Data entries:
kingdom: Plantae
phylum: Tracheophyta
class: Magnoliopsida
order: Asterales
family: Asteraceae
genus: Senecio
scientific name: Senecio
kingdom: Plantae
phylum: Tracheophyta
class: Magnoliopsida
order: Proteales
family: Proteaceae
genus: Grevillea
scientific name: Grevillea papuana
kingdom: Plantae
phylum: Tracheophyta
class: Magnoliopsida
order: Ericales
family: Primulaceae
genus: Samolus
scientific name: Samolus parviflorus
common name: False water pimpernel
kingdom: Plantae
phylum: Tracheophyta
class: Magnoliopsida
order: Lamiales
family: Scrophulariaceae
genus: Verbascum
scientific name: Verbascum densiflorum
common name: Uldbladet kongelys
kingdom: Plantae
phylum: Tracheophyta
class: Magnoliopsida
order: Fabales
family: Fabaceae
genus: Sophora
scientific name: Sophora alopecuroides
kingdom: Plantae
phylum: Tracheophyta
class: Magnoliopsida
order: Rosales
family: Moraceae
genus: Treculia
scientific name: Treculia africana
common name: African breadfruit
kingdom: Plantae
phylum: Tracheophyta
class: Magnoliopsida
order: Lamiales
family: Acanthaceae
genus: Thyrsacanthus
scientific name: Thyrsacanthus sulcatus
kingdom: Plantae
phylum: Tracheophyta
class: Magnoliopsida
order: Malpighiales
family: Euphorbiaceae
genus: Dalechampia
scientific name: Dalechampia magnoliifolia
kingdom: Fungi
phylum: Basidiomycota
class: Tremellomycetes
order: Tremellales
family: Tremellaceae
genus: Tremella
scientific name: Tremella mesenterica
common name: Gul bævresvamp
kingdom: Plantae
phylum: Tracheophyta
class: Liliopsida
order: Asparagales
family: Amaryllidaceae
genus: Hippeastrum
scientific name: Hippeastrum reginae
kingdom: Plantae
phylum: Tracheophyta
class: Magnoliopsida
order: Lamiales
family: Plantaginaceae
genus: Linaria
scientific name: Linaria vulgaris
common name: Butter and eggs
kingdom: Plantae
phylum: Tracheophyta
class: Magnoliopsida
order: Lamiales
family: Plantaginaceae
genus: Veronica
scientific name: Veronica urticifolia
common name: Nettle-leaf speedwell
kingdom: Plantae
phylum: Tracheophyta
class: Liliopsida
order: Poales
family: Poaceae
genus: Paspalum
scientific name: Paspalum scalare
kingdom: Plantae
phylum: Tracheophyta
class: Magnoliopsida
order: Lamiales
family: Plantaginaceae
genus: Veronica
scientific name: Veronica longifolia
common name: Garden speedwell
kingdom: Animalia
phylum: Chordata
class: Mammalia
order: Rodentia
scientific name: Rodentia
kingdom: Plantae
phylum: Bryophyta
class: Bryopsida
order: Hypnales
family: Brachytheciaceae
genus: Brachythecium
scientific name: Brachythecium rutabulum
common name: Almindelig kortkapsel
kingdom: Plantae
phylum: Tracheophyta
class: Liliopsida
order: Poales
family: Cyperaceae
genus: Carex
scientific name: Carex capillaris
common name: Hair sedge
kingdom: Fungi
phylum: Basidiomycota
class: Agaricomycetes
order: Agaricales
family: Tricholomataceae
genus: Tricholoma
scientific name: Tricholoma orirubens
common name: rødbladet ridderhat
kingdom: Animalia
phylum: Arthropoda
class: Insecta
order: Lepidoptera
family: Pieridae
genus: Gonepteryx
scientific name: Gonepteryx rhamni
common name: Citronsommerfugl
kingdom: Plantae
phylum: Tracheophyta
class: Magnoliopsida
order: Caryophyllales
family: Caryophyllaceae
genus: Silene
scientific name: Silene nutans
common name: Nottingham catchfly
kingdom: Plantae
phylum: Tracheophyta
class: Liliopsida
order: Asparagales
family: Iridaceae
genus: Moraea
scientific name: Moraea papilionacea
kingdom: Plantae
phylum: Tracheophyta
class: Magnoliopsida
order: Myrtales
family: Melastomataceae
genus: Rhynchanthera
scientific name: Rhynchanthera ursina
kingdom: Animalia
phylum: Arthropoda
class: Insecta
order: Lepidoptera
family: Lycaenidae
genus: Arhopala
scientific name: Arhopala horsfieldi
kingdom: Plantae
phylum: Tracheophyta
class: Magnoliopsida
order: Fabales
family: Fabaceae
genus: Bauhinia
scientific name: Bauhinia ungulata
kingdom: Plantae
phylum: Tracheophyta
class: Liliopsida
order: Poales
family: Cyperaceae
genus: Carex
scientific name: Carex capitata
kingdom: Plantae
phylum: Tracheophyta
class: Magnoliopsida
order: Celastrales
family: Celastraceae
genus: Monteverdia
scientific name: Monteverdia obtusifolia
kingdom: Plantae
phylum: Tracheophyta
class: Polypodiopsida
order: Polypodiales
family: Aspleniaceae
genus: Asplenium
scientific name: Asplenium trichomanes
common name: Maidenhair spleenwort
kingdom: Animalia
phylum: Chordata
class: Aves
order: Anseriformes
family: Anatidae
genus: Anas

• _WORK TO BE COMPLETED_: Present every line of the material as a numbered list, omitting any blank lines.

• _TASK ANSWER_:
1. kingdom: Plantae
2. phylum: Tracheophyta
3. class: Magnoliopsida
4. order: Asterales
5. family: Asteraceae
6. genus: Senecio
7. scientific name: Senecio
8. kingdom: Plantae
9. phylum: Tracheophyta
10. class: Magnoliopsida
11. order: Proteales
12. family: Proteaceae
13. genus: Grevillea
14. scientific name: Grevillea papuana
15. kingdom: Plantae
16. phylum: Tracheophyta
17. class: Magnoliopsida
18. order: Ericales
19. family: Primulaceae
20. genus: Samolus
21. scientific name: Samolus parviflorus
22. common name: False water pimpernel
23. kingdom: Plantae
24. phylum: Tracheophyta
25. class: Magnoliopsida
26. order: Lamiales
27. family: Scrophulariaceae
28. genus: Verbascum
29. scientific name: Verbascum densiflorum
30. common name: Uldbladet kongelys
31. kingdom: Plantae
32. phylum: Tracheophyta
33. class: Magnoliopsida
34. order: Fabales
35. family: Fabaceae
36. genus: Sophora
37. scientific name: Sophora alopecuroides
38. kingdom: Plantae
39. phylum: Tracheophyta
40. class: Magnoliopsida
41. order: Rosales
42. family: Moraceae
43. genus: Treculia
44. scientific name: Treculia africana
45. common name: African breadfruit
46. kingdom: Plantae
47. phylum: Tracheophyta
48. class: Magnoliopsida
49. order: Lamiales
50. family: Acanthaceae
51. genus: Thyrsacanthus
52. scientific name: Thyrsacanthus sulcatus
53. kingdom: Plantae
54. phylum: Tracheophyta
55. class: Magnoliopsida
56. order: Malpighiales
57. family: Euphorbiaceae
58. genus: Dalechampia
59. scientific name: Dalechampia magnoliifolia
60. kingdom: Fungi
61. phylum: Basidiomycota
62. class: Tremellomycetes
63. order: Tremellales
64. family: Tremellaceae
65. genus: Tremella
66. scientific name: Tremella mesenterica
67. common name: Gul bævresvamp
68. kingdom: Plantae
69. phylum: Tracheophyta
70. class: Liliopsida
71. order: Asparagales
72. family: Amaryllidaceae
73. genus: Hippeastrum
74. scientific name: Hippeastrum reginae
75. kingdom: Plantae
76. phylum: Tracheophyta
77. class: Magnoliopsida
78. order: Lamiales
79. family: Plantaginaceae
80. genus: Linaria
81. scientific name: Linaria vulgaris
82. common name: Butter and eggs
83. kingdom: Plantae
84. phylum: Tracheophyta
85. class: Magnoliopsida
86. order: Lamiales
87. family: Plantaginaceae
88. genus: Veronica
89. scientific name: Veronica urticifolia
90. common name: Nettle-leaf speedwell
91. kingdom: Plantae
92. phylum: Tracheophyta
93. class: Liliopsida
94. order: Poales
95. family: Poaceae
96. genus: Paspalum
97. scientific name: Paspalum scalare
98. kingdom: Plantae
99. phylum: Tracheophyta
100. class: Magnoliopsida
101. order: Lamiales
102. family: Plantaginaceae
103. genus: Veronica
104. scientific name: Veronica longifolia
105. common name: Garden speedwell
106. kingdom: Animalia
107. phylum: Chordata
108. class: Mammalia
109. order: Rodentia
110. scientific name: Rodentia
111. kingdom: Plantae
112. phylum: Bryophyta
113. class: Bryopsida
114. order: Hypnales
115. family: Brachytheciaceae
116. genus: Brachythecium
117. scientific name: Brachythecium rutabulum
118. common name: Almindelig kortkapsel
119. kingdom: Plantae
120. phylum: Tracheophyta
121. class: Liliopsida
122. order: Poales
123. family: Cyperaceae
124. genus: Carex
125. scientific name: Carex capillaris
126. common name: Hair sedge
127. kingdom: Fungi
128. phylum: Basidiomycota
129. class: Agaricomycetes
130. order: Agaricales
131. family: Tricholomataceae
132. genus: Tricholoma
133. scientific name: Tricholoma orirubens
134. common name: rødbladet ridderhat
135. kingdom: Animalia
136. phylum: Arthropoda
137. class: Insecta
138. order: Lepidoptera
139. family: Pieridae
140. genus: Gonepteryx
141. scientific name: Gonepteryx rhamni
142. common name: Citronsommerfugl
143. kingdom: Plantae
144. phylum: Tracheophyta
145. class: Magnoliopsida
146. order: Caryophyllales
147. family: Caryophyllaceae
148. genus: Silene
149. scientific name: Silene nutans
150. common name: Nottingham catchfly
151. kingdom: Plantae
152. phylum: Tracheophyta
153. class: Liliopsida
154. order: Asparagales
155. family: Iridaceae
156. genus: Moraea
157. scientific name: Moraea papilionacea
158. kingdom: Plantae
159. phylum: Tracheophyta
160. class: Magnoliopsida
161. order: Myrtales
162. family: Melastomataceae
163. genus: Rhynchanthera
164. scientific name: Rhynchanthera ursina
165. kingdom: Animalia
166. phylum: Arthropoda
167. class: Insecta
168. order: Lepidoptera
169. family: Lycaenidae
170. genus: Arhopala
171. scientific name: Arhopala horsfieldi
172. kingdom: Plantae
173. phylum: Tracheophyta
174. class: Magnoliopsida
175. order: Fabales
176. family: Fabaceae
177. genus: Bauhinia
178. scientific name: Bauhinia ungulata
179. kingdom: Plantae
180. phylum: Tracheophyta
181. class: Liliopsida
182. order: Poales
183. family: Cyperaceae
184. genus: Carex
185. scientific name: Carex capitata
186. kingdom: Plantae
187. phylum: Tracheophyta
188. class: Magnoliopsida
189. order: Celastrales
190. family: Celastraceae
191. genus: Monteverdia
192. scientific name: Monteverdia obtusifolia
193. kingdom: Plantae
194. phylum: Tracheophyta
195. class: Polypodiopsida
196. order: Polypodiales
197. family: Aspleniaceae
198. genus: Asplenium
199. scientific name: Asplenium trichomanes
200. common name: Maidenhair spleenwort
201. kingdom: Animalia
202. phylum: Chordata
203. class: Aves
204. order: Anseriformes
205. family: Anatidae
206. genus: Anas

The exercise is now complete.